To talk of infringing an invalid patent is to talk nonsense."  Although
readers could be forgiven in thinking that such colorful dicta came from
the mouth of our beloved Sir Robin Jacob, it actually came from Justice
Scalia in his dissent ["This is where the comparisons between the two
stop," Merpel hastens to add].

In what reads like an angry professor marking an incompetent, but arrogant,
student's exam paper Justice Scalia (who was joined by Chief Justice John
Roberts) picks apart each of the Court's arguments.  His own reasoning goes
like this:
1.  Induced infringement requires knowledge that the induced acts
constitute patent infringement (see Global-Tech).

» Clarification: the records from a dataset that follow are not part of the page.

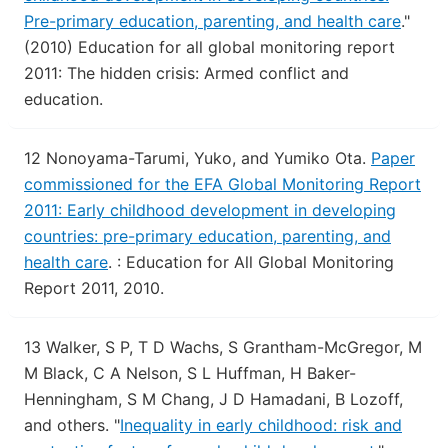
Pre-primary education, parenting, and health care
."
(2010) Education for all global monitoring report
2011: The hidden crisis: Armed conflict and
education.
12
Nonoyama-Tarumi, Yuko, and Yumiko Ota.
Paper
commissioned for the EFA Global Monitoring Report
2011: Early childhood development in developing
countries: pre-primary education, parenting, and
health care
.
: Education for All Global Monitoring
Report 2011, 2010.
13
Walker, S P, T D Wachs, S Grantham-McGregor, M
M Black, C A Nelson, S L Huffman, H Baker-
Henningham, S M Chang, J D Hamadani, B Lozoff,
and others.
"
Inequality in early childhood: risk and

2.  Only valid patents can be infringed.
3.  Anyone with a good-faith belief in a patent's invalidity, necessarily
believes the patent cannot be infringed.
4.  It is impossible for anyone who believes the patent cannot be infringed
to induce actions that he knows will infringe it.

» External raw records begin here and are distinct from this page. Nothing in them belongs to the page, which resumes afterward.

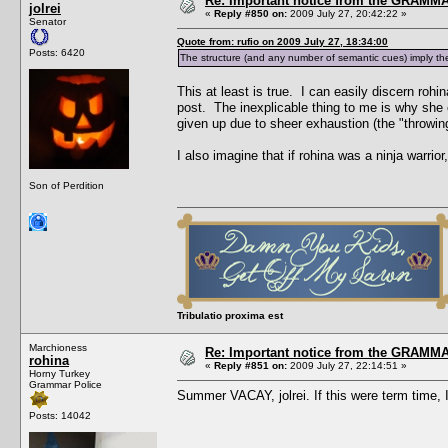
Re: Important notice from the GRAMMA
jolrei
«
Reply #850 on:
2009 July 27, 20:42:22 »
Senator
Quote from: rufio on 2009 July 27, 18:34:00
Posts: 6420
The structure (and any number of semantic cues) imply the
This at least is true. I can easily discern rohi
post. The inexplicable thing to me is why she 
given up due to sheer exhaustion (the "throwing
I also imagine that if rohina was a ninja warri
Son of Perdition
Tribulatio proxima est
Marchioness
Re: Important notice from the GRAMMA
rohina
«
Reply #851 on:
2009 July 27, 22:14:51 »
Horny Turkey
Grammar Police
Summer VACAY, jolrei. If this were term tim
Posts: 14042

5.  A good faith belief that a patent is invalid is therefore a defence to
induced infringement of that patent.
Justice Scalia considered that the fact that infringement and validity are
dealt with separately under the Patents Act was irrelevant.  "Saying that
infringement cannot exist without a valid patent does not “conflate the
issues of infringement and validity,” ... any more than saying that water
cannot exist without oxygen “conflates” water and oxygen. Recognizing that
infringement requires validity is entirely consistent with the
“long-accepted truth . . . that infringement and invalidity are separate
matters under patent law.”"  Further, permitting a good-faith invalidity
defence would not undermine the statutory presumption of validity.  All it
would do would be to permit an alleged inducer the possibility to avoid
liability for a third party's infringement of a valid patent.  It would not
undermine the patent's presumed validity (the AmeriKat recommends listening
to the opening questions from Chief Justice Roberts regarding the
percentage of patents that are upheld as valid here saying that 60% of
patents being found to be valid is not much of a presumption of validity).

In saying that “invalidity is not a defense to infringement, it is a
defense to liability.” the Court was merely making "an assertion, not an
argument."  Justice Scalia reiterated that infringing a patent means
invalidating the patentee’s right of exclusivity:  "An invalid patent
confers no such right. How is it possible to interfere with rights that do
not exist? The Court has no answer."

Scalia considered the Court's weakest argument to be its reliance on
"practical reasons" not to create a defence based on a good-faith belief in
invalidity.  He concluded:
"Ours is not a common-law court. Erie R. Co. v. Tompkins, 304 U. S. 64, 78
(1938). We do not, or at least should not, create defenses to statutory
liability—and that is not what this dissent purports to do. Our task is to
interpret the Patent Act, and to decide whether it makes a good-faith
belief in a patent’s invalidity a defense to induced infringement. Since,
as we said in Global-Tech, supra, the Act makes knowledge of infringement a
requirement for induced-infringement liability; and since there can be no
infringement (and hence no knowledge of infringement) of an invalid patent;
good faith belief in invalidity is a defense."